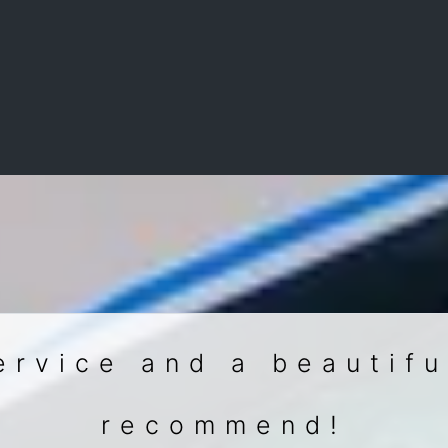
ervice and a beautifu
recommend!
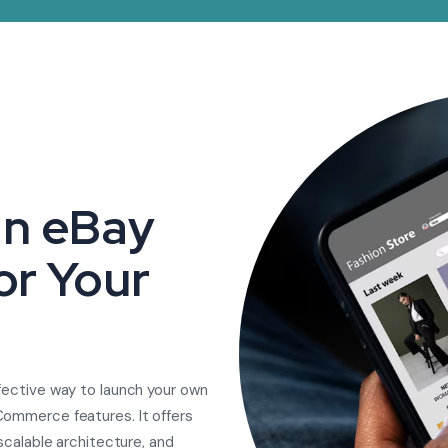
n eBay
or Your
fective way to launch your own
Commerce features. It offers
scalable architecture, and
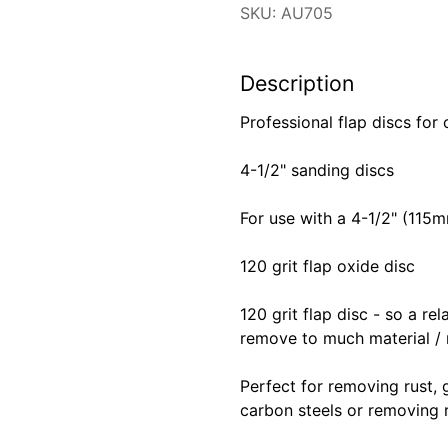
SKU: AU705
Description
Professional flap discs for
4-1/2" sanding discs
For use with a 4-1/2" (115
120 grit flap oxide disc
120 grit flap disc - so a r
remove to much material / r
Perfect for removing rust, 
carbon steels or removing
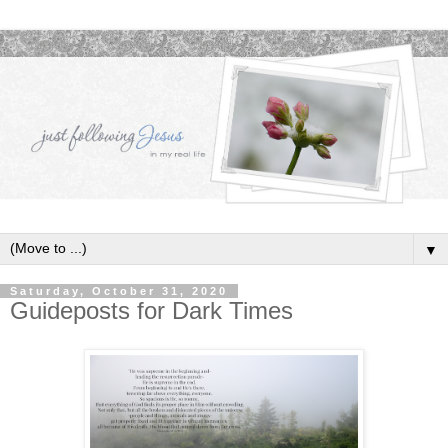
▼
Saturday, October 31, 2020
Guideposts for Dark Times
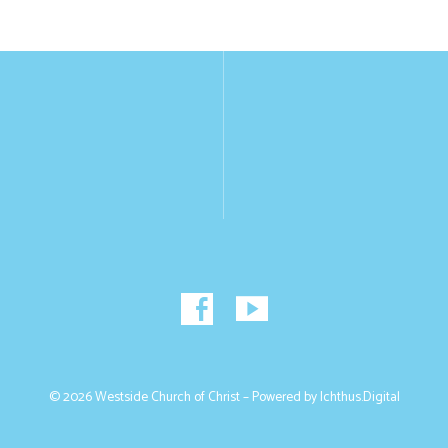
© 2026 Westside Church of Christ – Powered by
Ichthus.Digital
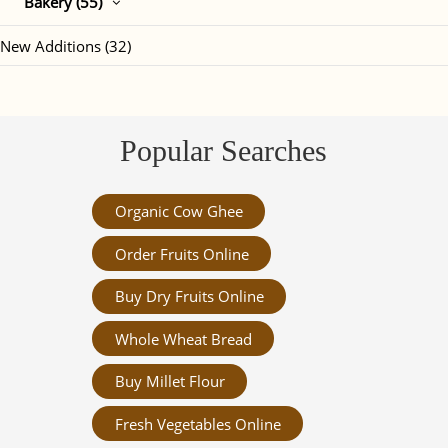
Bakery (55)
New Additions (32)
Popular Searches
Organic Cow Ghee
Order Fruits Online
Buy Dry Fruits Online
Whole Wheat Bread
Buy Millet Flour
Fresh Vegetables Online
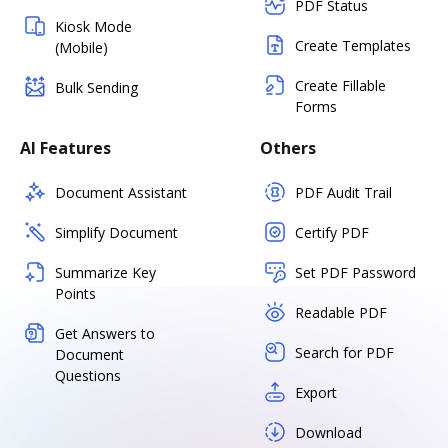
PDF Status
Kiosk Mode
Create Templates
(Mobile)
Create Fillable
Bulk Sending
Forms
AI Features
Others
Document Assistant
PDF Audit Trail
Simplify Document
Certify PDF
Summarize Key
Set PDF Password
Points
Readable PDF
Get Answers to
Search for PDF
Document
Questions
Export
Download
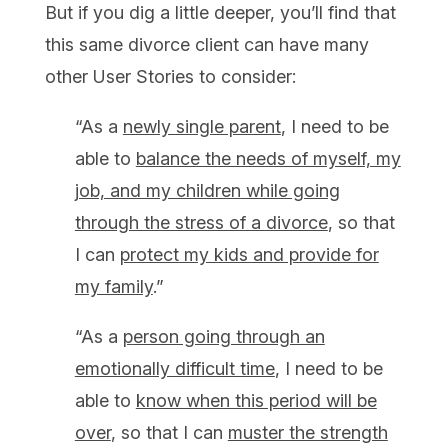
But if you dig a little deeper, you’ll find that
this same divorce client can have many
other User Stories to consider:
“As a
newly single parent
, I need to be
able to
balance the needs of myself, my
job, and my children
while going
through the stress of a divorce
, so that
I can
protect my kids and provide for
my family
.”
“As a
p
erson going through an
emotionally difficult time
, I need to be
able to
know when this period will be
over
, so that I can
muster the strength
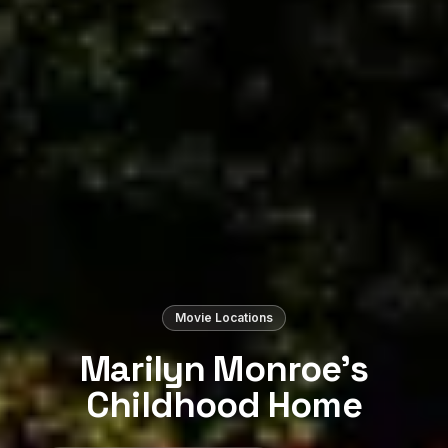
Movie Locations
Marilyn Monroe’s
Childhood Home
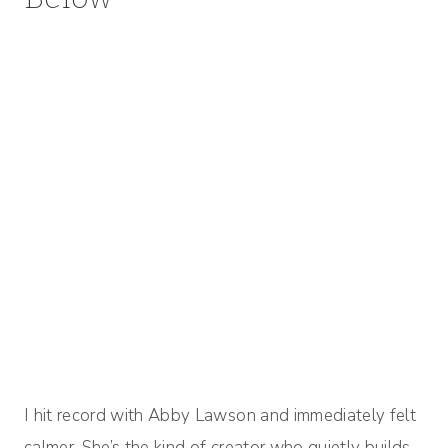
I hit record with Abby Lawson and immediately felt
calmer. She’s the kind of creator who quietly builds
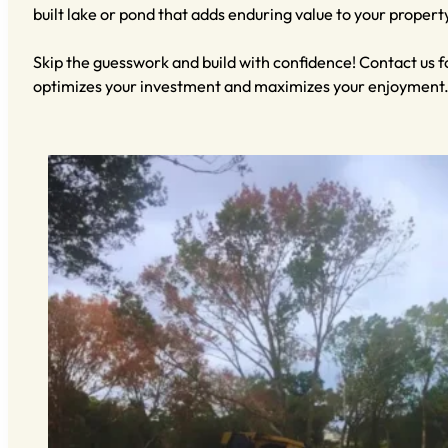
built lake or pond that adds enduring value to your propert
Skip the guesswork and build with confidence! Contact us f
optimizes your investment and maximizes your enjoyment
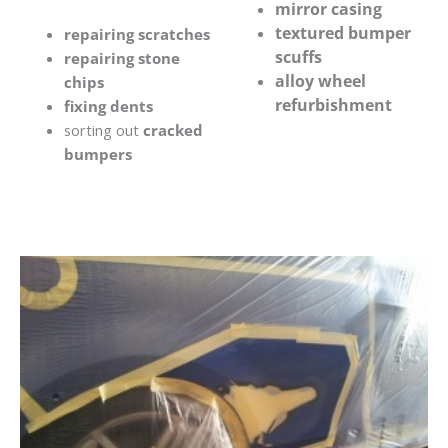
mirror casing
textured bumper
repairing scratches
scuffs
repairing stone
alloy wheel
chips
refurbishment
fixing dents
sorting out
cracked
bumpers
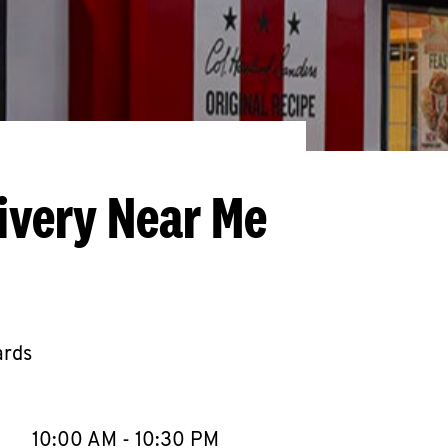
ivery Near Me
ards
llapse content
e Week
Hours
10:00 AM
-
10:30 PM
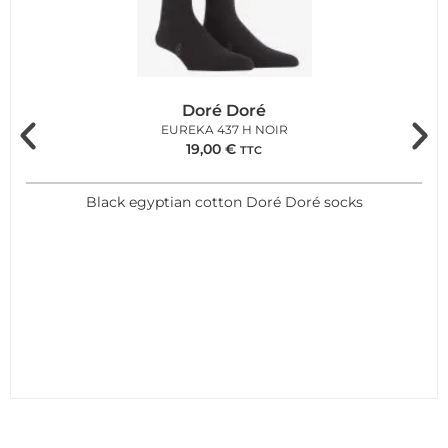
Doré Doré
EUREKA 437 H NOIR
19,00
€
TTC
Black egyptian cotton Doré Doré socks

---

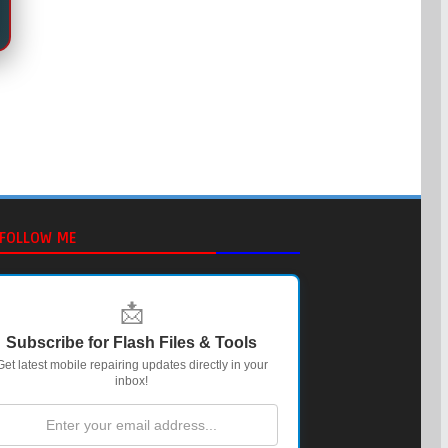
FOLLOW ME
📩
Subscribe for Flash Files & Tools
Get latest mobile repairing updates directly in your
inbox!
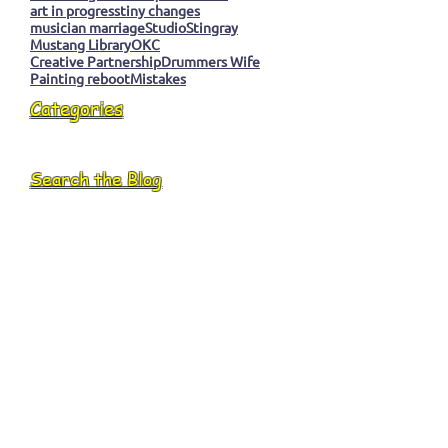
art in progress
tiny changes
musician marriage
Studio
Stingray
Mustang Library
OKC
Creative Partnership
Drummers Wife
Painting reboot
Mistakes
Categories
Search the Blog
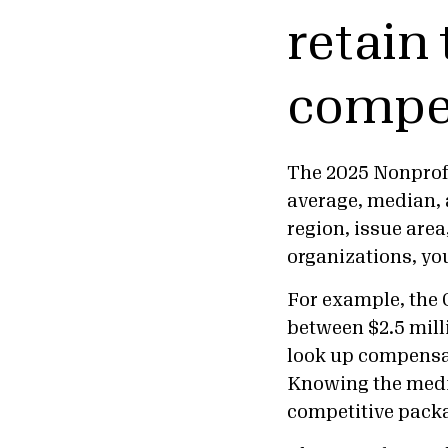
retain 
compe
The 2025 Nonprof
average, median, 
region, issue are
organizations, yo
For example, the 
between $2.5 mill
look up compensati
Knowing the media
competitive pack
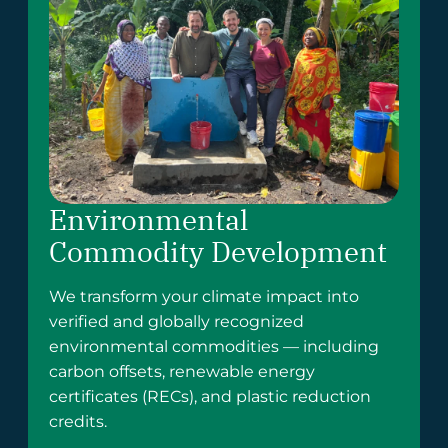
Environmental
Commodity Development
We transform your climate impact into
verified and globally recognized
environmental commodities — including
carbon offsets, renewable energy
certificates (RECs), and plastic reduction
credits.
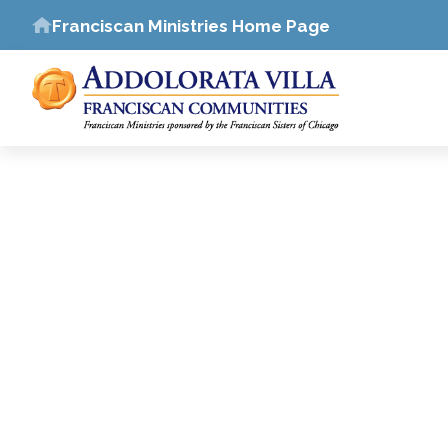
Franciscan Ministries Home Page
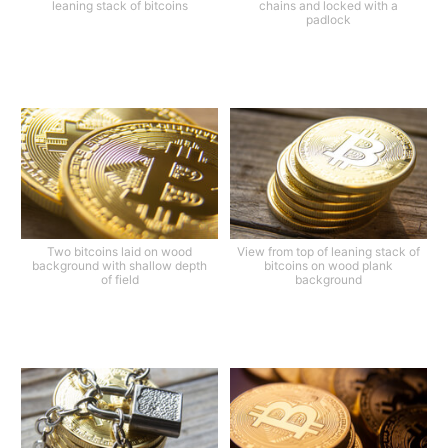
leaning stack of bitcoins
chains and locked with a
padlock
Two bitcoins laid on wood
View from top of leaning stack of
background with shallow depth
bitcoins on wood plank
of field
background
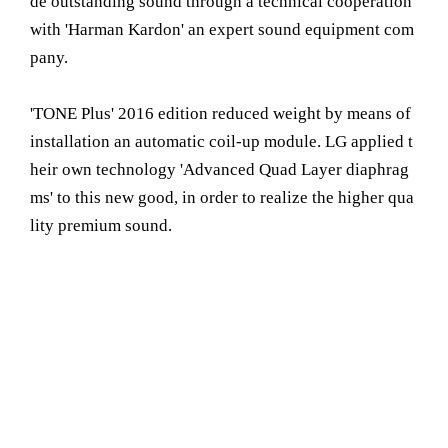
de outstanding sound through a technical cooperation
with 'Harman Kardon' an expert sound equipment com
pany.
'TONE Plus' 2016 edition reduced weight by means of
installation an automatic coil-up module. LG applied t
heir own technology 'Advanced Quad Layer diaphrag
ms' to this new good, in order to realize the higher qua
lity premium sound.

INSTRUCTIONS TO FOLLOW: Give back exactly the lines above from the one with "sorting out" through the one with "Black egyptian cotton Doré Doré socks", both included. Pictures don't belong in the copy.

REPLY TO THE TASK:
sorting out
cracked
bumpers
ivery Near Me
ards
llapse content
e Week
Hours
10:00 AM
-
10:30 PM
Doré Doré
EUREKA 437 H NOIR
19,00
€
TTC
Black egyptian cotton Doré Doré socks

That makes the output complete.